Le périmètre des entreprises visées est fortement élargi : 50 000 à terme, contre 11 700 actuellement. Les entreprises concernées devront prendre en compte, non seulement leurs propres activités, mais également leur chaîne de valeur, y compris les produits et services, les relations d'affaires et la chaîne d'approvisionnement.

Le Gouvernement précise que la transposition de la directive impose d'adapter, de clarifier et de mettre en cohérence les critères d'application des obligations de publication d'informations extra-financières en droit français, à la fois en termes de champ d'application et de contenu, tout en assurant un cadre clair et articulé avec les dispositions en vigueur en France en matière de publication environnementale, sociale et de gouvernance des entreprises.

Or, si le contenu des obligations d'information à transposer est détaillé par la directive, il n'est pas limitatif. Il en est de même pour les modalités de contrôle de celles-ci, ou encore le périmètre des entreprises concernées, qui pourrait donc être étendu en droit interne, sans compter que la directive ouvre aux États membres des marges de manoeuvre.

En 2017, l'ordonnance de transposition avait introduit des dispositions plus exigeantes que celles prévues par la directive NFRD, au motif de l'expérience de la France en matière d'obligations de publication d'informations extra-financières résultant de la loi de 2001 dite NRE (sur les nouvelles régulations économiques) et de la loi Grenelle 2 de 2010.

L'habilitation sollicitée pour la transposition de la directive CSRD est également très large : elle permet en effet de procéder à des modifications des obligations des entreprises en matière d'enjeux sociaux, environnementaux et de gouvernance. En raison du long délai d'habilitation, les services de l'État n'ont pas été en mesure d'apporter au Sénat des réponses précises sur les intentions du Gouvernement en la matière. Il pourrait donc en résulter des obligations de transparence renforcées pour les opérateurs français, susceptibles d'avoir des effets concurrentiels négatifs au regard des autres opérateurs européens.

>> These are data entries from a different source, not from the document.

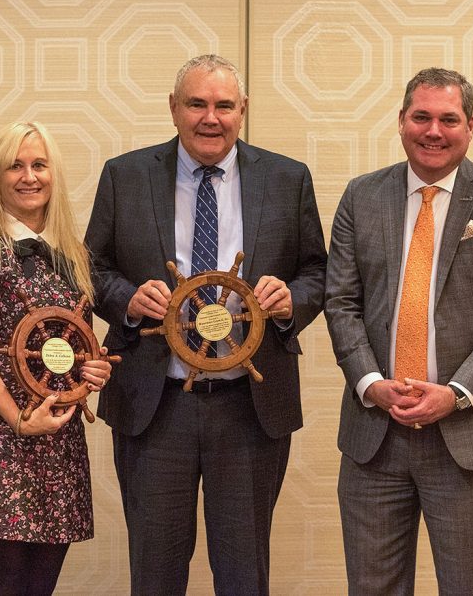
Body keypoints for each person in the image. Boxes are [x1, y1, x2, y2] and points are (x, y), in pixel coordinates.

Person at [84, 54, 327, 594]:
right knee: (154, 573)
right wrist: (128, 298)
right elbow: (92, 267)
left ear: (243, 111)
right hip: (155, 404)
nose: (210, 118)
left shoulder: (288, 178)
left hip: (249, 407)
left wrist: (291, 300)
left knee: (244, 576)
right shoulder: (125, 175)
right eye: (197, 104)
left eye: (223, 105)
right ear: (174, 109)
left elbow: (318, 271)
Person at [324, 67, 473, 595]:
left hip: (467, 438)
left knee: (467, 586)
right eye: (421, 116)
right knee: (372, 586)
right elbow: (340, 302)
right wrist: (369, 382)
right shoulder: (361, 196)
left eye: (449, 119)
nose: (433, 130)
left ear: (470, 126)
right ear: (401, 122)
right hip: (374, 436)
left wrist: (457, 393)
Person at [0, 121, 112, 595]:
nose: (28, 176)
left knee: (41, 585)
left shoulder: (72, 253)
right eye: (14, 166)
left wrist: (91, 369)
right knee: (5, 583)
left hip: (58, 436)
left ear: (53, 174)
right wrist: (19, 419)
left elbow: (72, 346)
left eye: (39, 164)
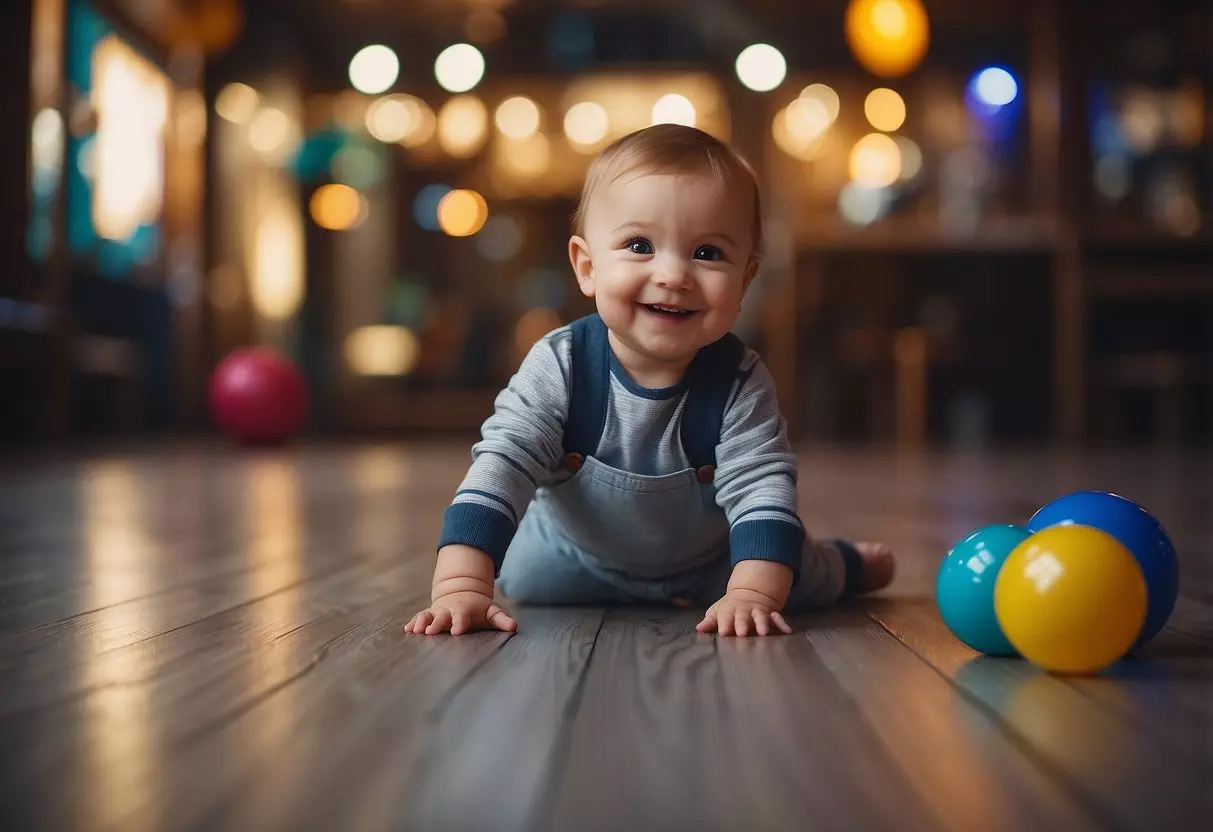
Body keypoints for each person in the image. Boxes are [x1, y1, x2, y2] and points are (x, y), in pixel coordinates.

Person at [406, 124, 895, 638]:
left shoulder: (739, 380)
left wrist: (749, 593)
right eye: (640, 245)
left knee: (791, 572)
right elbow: (502, 465)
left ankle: (844, 565)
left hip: (713, 562)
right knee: (521, 574)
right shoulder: (561, 365)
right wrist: (459, 586)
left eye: (707, 253)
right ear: (587, 267)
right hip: (570, 555)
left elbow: (762, 489)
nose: (673, 274)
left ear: (746, 279)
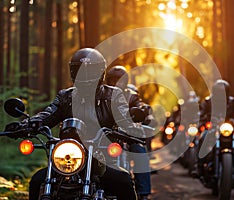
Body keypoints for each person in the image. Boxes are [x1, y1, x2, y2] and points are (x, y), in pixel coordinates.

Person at [5, 48, 140, 200]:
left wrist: (129, 126)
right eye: (81, 71)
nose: (86, 77)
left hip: (102, 159)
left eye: (92, 71)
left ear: (101, 72)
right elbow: (48, 115)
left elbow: (123, 116)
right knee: (37, 181)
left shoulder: (113, 95)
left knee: (124, 181)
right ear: (73, 73)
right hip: (68, 159)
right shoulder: (66, 97)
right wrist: (25, 125)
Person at [192, 79, 234, 179]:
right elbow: (200, 112)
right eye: (219, 92)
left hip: (229, 128)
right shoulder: (208, 101)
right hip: (213, 129)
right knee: (203, 137)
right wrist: (198, 118)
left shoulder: (232, 101)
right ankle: (199, 167)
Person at [105, 65, 152, 200]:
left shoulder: (131, 96)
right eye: (113, 80)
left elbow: (139, 105)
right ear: (108, 80)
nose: (116, 83)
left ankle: (143, 192)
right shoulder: (103, 94)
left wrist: (143, 110)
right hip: (106, 136)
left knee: (140, 152)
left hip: (127, 134)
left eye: (120, 80)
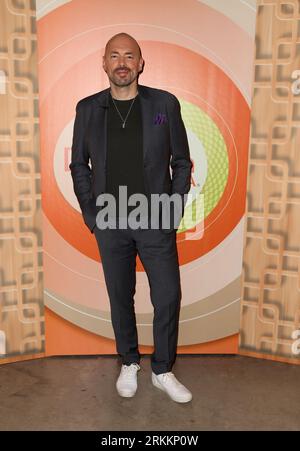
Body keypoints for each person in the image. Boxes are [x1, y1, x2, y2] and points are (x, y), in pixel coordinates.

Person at [69, 32, 193, 403]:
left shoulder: (163, 105)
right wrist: (92, 212)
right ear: (104, 63)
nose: (122, 63)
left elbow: (181, 161)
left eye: (129, 56)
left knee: (168, 295)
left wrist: (172, 209)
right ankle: (129, 361)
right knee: (120, 296)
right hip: (109, 219)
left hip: (156, 217)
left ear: (140, 63)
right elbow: (79, 164)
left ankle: (162, 369)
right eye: (114, 56)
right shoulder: (87, 109)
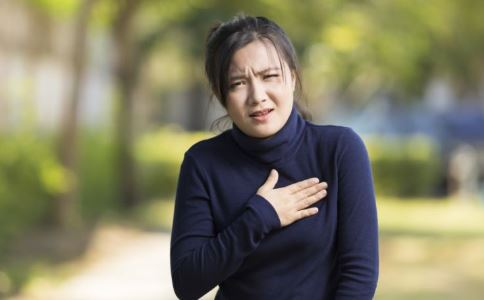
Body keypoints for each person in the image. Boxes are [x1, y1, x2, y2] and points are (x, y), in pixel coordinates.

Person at [170, 14, 379, 300]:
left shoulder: (340, 150)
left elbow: (359, 276)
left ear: (291, 77)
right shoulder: (203, 163)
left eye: (269, 76)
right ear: (222, 95)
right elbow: (186, 283)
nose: (257, 96)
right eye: (238, 83)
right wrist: (259, 217)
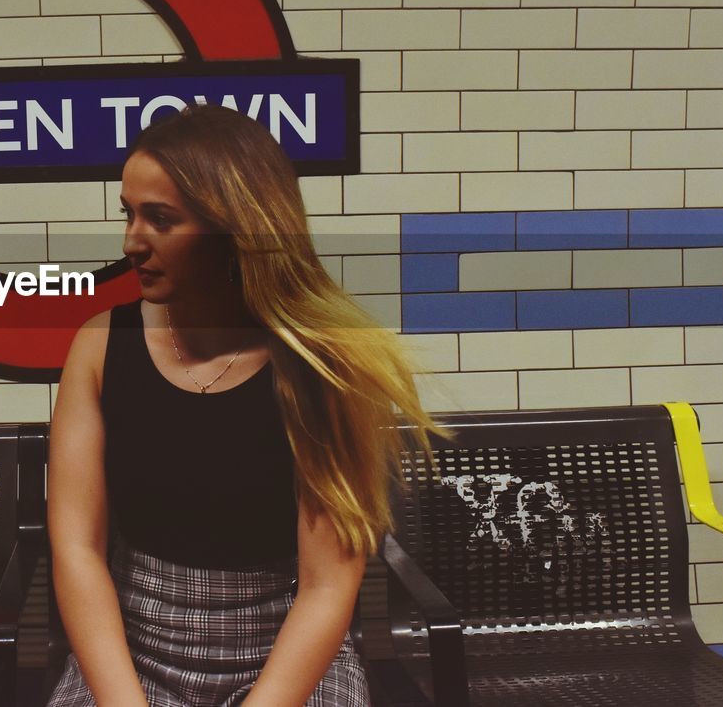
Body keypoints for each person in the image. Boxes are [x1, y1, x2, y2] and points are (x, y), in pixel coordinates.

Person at [45, 104, 447, 707]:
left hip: (282, 661)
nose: (131, 241)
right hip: (132, 660)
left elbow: (325, 588)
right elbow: (77, 548)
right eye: (128, 214)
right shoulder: (102, 346)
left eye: (160, 219)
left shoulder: (321, 367)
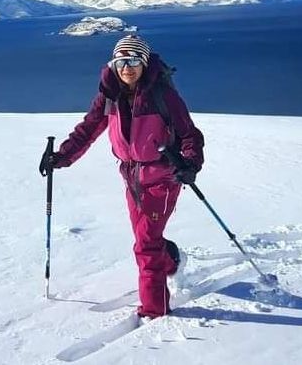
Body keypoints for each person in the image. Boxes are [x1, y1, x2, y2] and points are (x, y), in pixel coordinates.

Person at [39, 34, 204, 319]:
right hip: (131, 178)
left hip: (164, 176)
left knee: (145, 244)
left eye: (134, 61)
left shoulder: (163, 96)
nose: (127, 67)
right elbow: (89, 128)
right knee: (145, 237)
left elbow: (190, 134)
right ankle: (171, 259)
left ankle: (155, 310)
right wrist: (62, 156)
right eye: (121, 61)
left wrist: (190, 164)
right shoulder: (109, 95)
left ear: (144, 63)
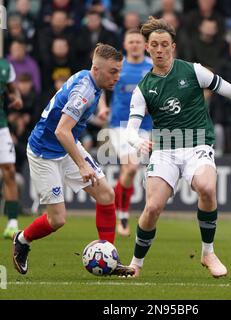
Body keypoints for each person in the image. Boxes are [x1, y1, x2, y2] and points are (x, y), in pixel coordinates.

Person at [125, 17, 231, 278]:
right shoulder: (143, 89)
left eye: (164, 44)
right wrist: (138, 141)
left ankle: (208, 252)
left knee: (206, 187)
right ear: (147, 47)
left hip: (197, 144)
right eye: (154, 45)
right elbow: (130, 131)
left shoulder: (193, 71)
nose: (159, 49)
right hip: (165, 150)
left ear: (173, 47)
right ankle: (136, 263)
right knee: (152, 208)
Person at [12, 43, 135, 277]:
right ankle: (22, 239)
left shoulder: (89, 78)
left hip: (67, 145)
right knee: (57, 220)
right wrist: (81, 164)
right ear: (96, 69)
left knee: (106, 195)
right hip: (44, 152)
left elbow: (69, 127)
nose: (117, 77)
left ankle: (108, 255)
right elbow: (61, 131)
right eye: (113, 72)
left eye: (119, 71)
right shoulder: (84, 91)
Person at [99, 29, 153, 237]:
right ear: (125, 44)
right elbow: (102, 85)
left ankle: (119, 210)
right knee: (131, 168)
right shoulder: (118, 66)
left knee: (128, 171)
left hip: (145, 127)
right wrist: (102, 107)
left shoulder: (151, 67)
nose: (135, 45)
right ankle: (122, 214)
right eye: (131, 42)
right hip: (120, 125)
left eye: (138, 42)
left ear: (144, 45)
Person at [0, 58, 23, 239]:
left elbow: (12, 87)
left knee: (9, 170)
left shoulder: (5, 66)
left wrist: (16, 97)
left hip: (1, 126)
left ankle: (12, 223)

Notre collègue Hervé Maurey, rapporteur pour avis au nom de la commission des finances, a également fait ce constat d'un risque de sur-transposition. Il a proposé en conséquence un amendement visant à restreindre le champ de l'habilitation, qu'il qualifie de « bien trop large », aux seules mesures modifiant les obligations de publication dans les domaines couverts par la directive CSRD et les actes délégués que celle-ci prévoit. Le président Rapin, qui est membre de la commission des finances, a bien sûr soutenu cette proposition.